* ASSIGNMENT *
Go through the data below and return each line where the string "pixels" appears.

* RECORDS TO PROCESS *

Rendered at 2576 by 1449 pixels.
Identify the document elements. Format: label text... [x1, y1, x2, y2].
--
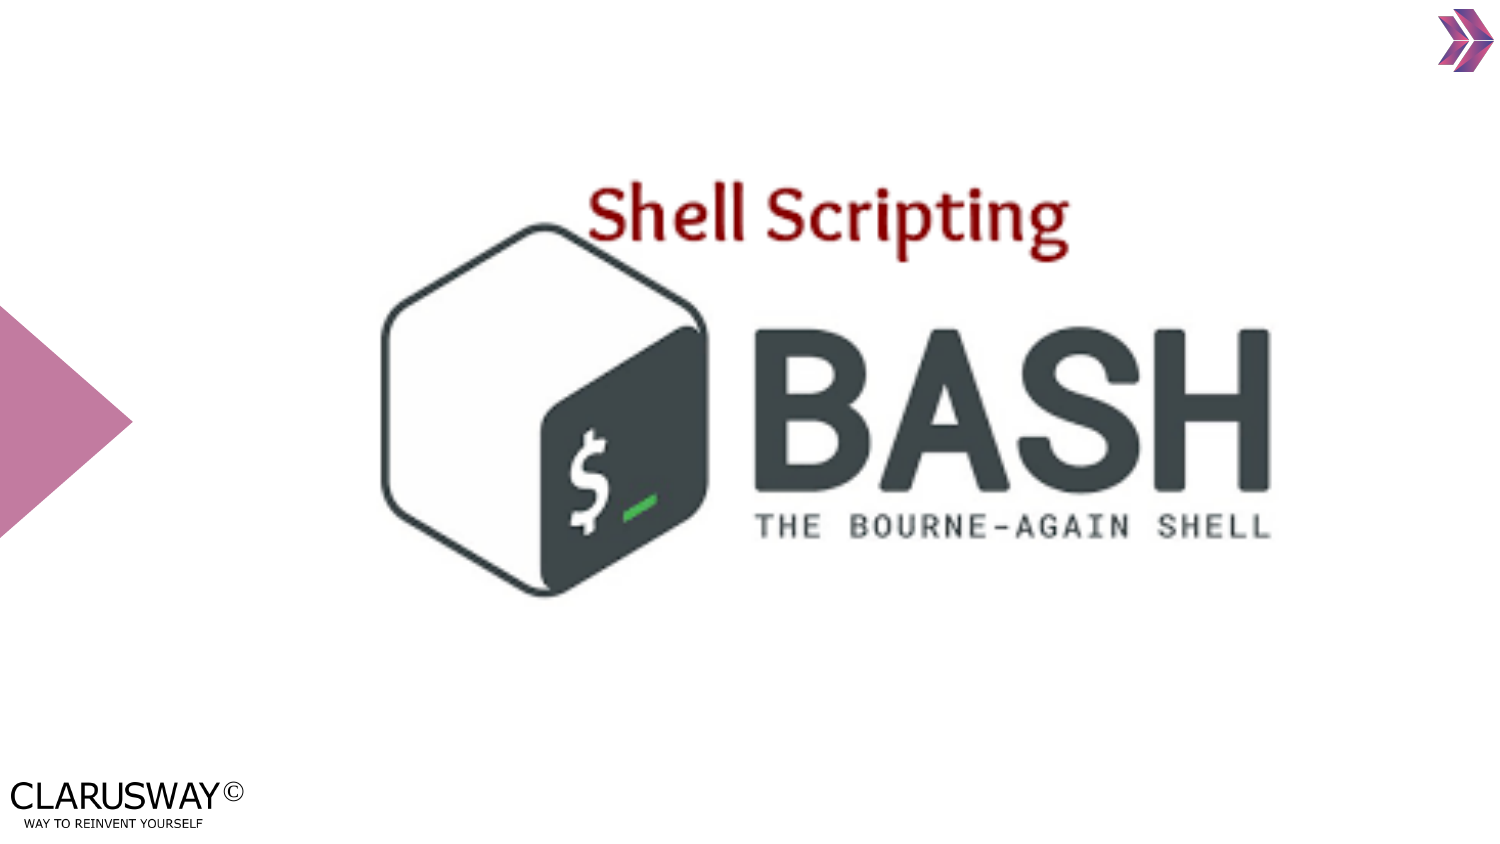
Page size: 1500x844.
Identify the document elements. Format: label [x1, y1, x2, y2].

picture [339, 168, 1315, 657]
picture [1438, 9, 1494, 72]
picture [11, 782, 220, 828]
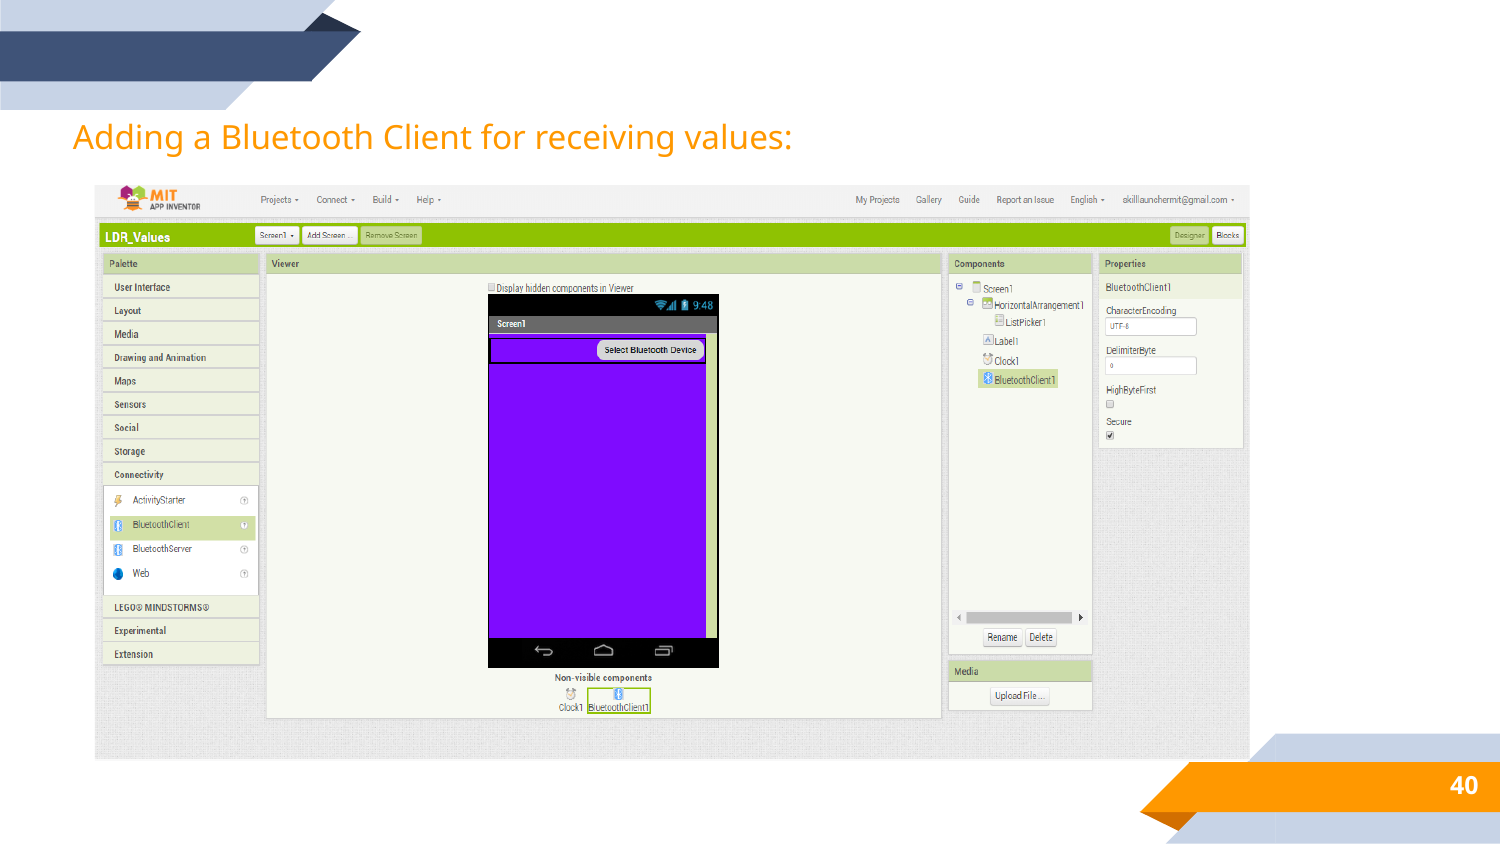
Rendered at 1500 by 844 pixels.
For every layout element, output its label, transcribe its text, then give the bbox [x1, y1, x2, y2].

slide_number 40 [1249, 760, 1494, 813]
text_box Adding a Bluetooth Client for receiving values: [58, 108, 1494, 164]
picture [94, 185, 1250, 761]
--
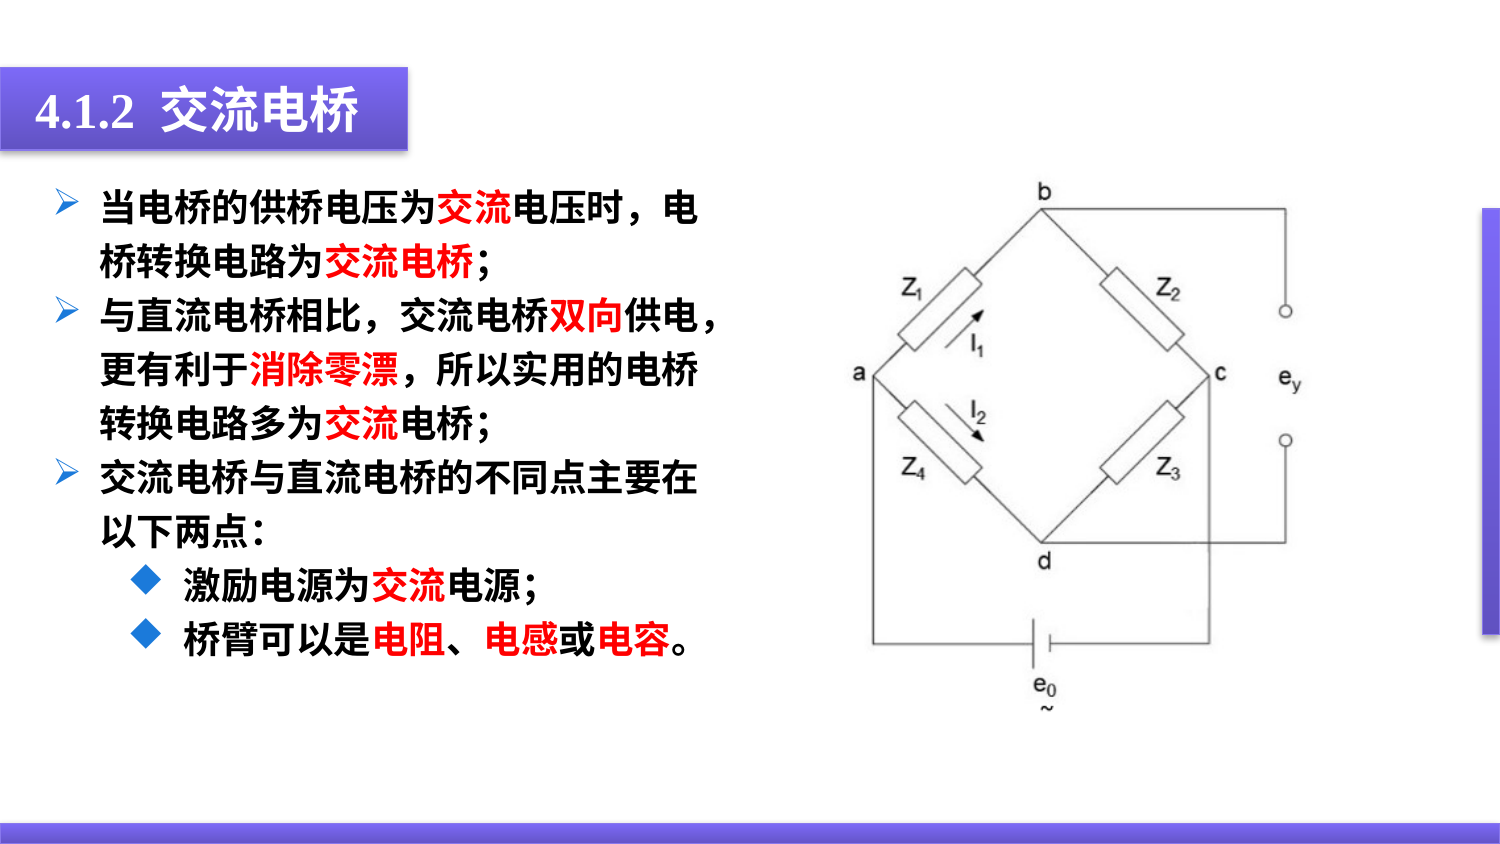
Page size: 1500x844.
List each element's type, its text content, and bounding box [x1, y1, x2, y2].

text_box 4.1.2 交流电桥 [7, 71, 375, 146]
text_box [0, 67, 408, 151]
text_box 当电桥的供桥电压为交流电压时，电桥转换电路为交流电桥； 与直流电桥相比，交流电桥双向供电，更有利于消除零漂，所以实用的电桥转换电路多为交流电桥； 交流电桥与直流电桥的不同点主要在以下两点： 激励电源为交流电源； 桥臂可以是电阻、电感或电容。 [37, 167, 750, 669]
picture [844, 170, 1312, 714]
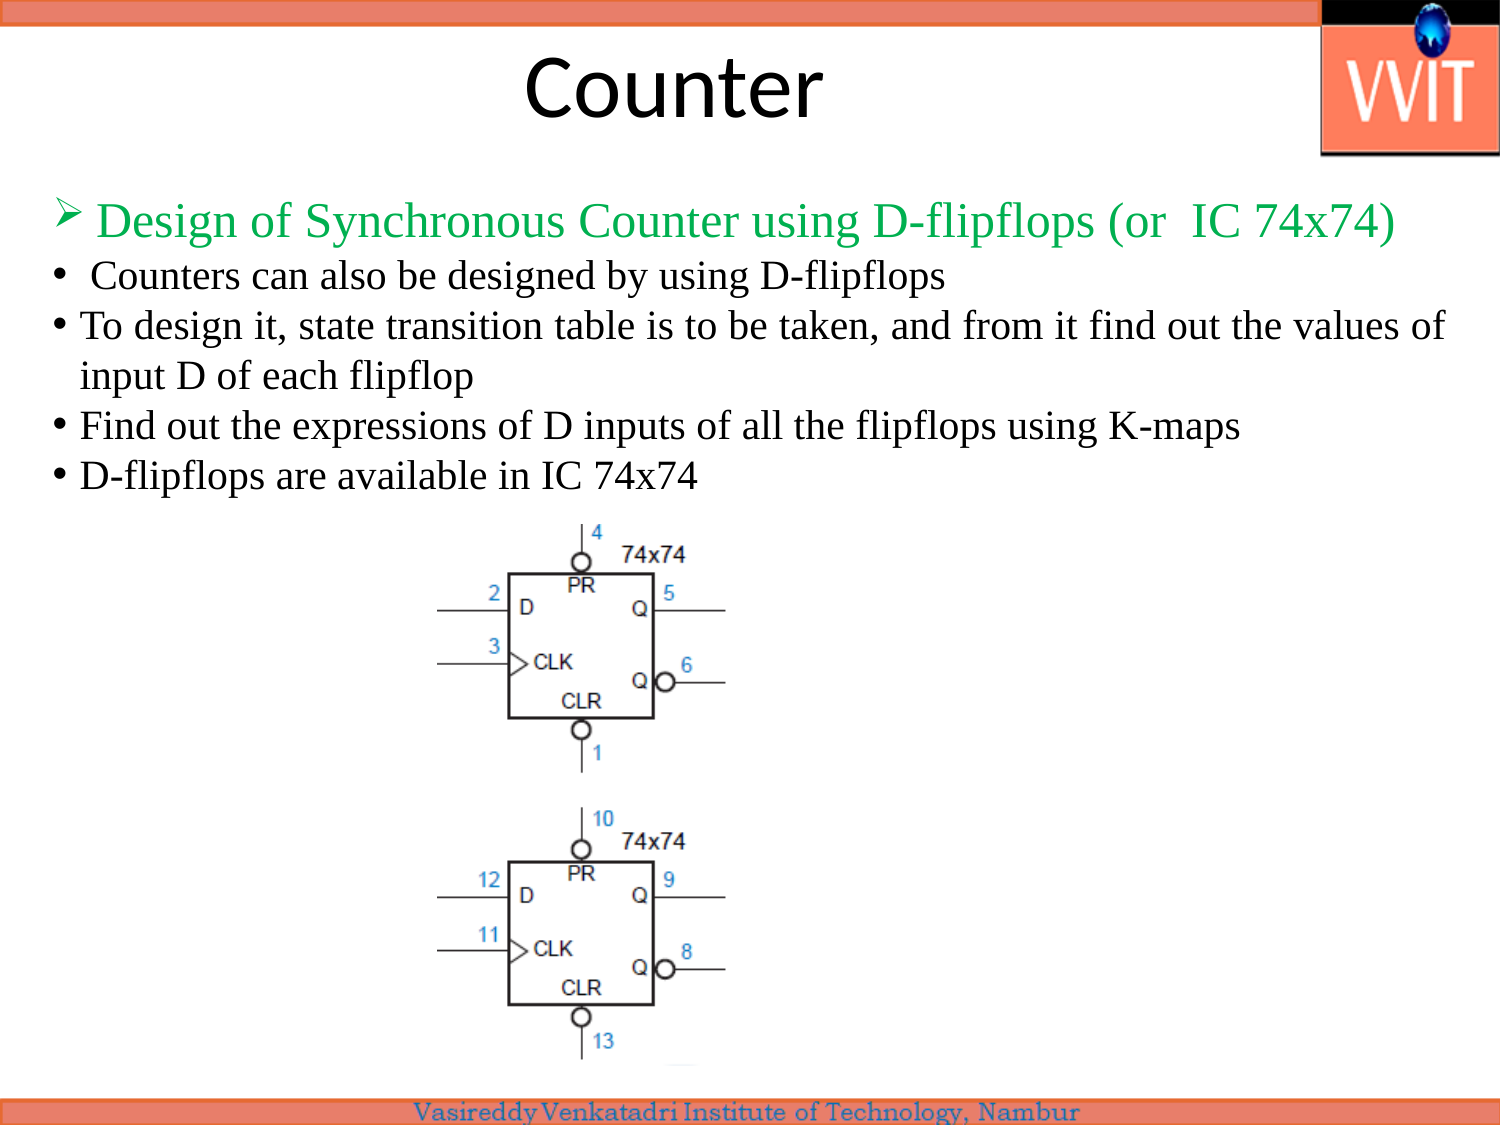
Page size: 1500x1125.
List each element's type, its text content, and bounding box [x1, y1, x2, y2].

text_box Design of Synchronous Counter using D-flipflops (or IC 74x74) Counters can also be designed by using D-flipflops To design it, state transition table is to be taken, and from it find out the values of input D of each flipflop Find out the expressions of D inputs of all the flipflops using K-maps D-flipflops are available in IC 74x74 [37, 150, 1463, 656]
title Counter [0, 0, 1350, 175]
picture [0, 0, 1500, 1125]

* OUTPUT OF THE TASK *
Rendered at 2576 by 1449 pixels.
Rendered at 1500 by 844 pixels.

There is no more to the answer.